The comparative analysis reveals that although similar impediments to clinical translation are identified in both US and EU policy documents, these are framed within different sociotechnical imaginaries. The US approach emphasizes a market-driven model, focusing on removing barriers to the commercialization of biomedical innovations. The EU approach, in contrast, intertwines translational efforts with broader political goals of economic growth, integration, and identity formation. This difference is reflected in the types of institutions involved in shaping policy and the overall framing of the translational challenge. Both approaches reveal tendencies toward reductionist understandings of innovation, with a focus on technological outputs rather than broader social and contextual factors. The study also acknowledges shared trends such as the evolving role of the state, collectivization of risk, and increasing geopolitical competition in science and technology.

The study demonstrates how the translational lag narrative is interwoven with state-specific visions of progress and statecraft. In the US, the focus is on reinstating linearity in the knowledge-to-innovation pipeline, while the EU emphasizes the use of translational efforts to build a cohesive knowledge-based economy and strengthen European identity. The shared trends include the changing role of the state and the increasing focus on commercialization in translational research. Future research could explore the long-term impacts of these different approaches on the organization of biomedical research and its societal implications.

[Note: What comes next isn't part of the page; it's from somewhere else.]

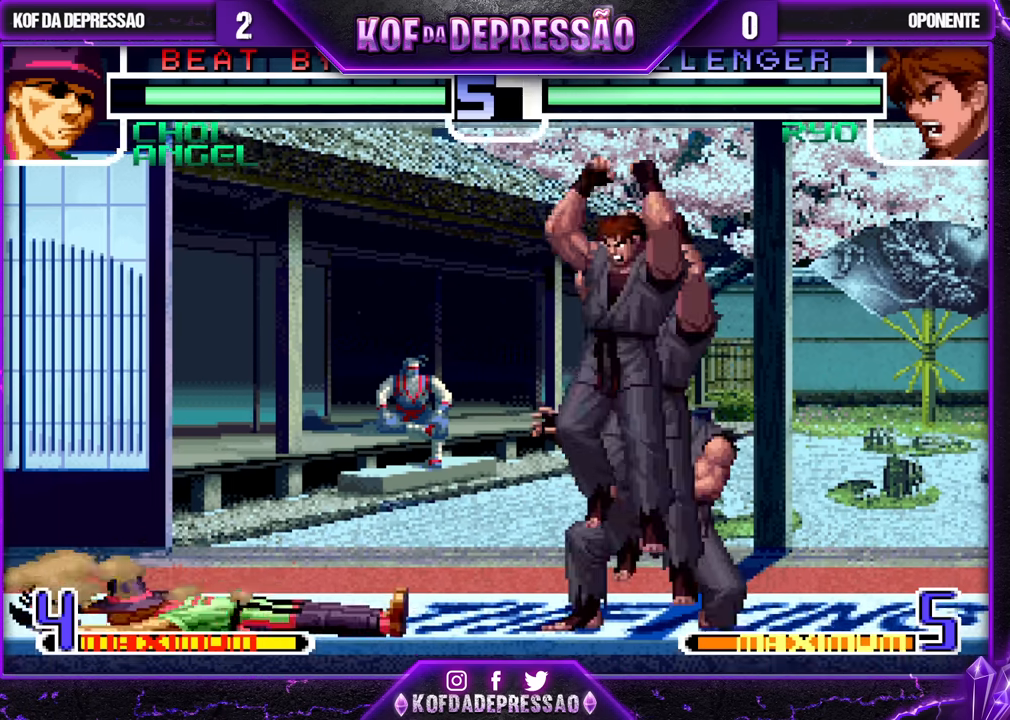
{"dt_ms": 500, "buttons": ["TRIANGLE"], "left_stick": "down-right", "events": [[33, "CROSS", "up"], [67, "SQUARE", "up"], [83, "TRIANGLE", "up"], [283, "left_stick", "left"], [433, "left_stick", "right"], [500, "TRIANGLE", "down"], [500, "left_stick", "down-right"]]}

The study focuses on a specific set of policy documents, which may not fully capture the nuances of the translational discourse. Future research could expand the scope of the analysis to include additional types of documents (e.g., industry reports, scientific publications) and perspectives (e.g., stakeholder interviews). The analysis is also limited by the reliance on publicly available documentation which may reflect only certain aspects of policy development and its implementation.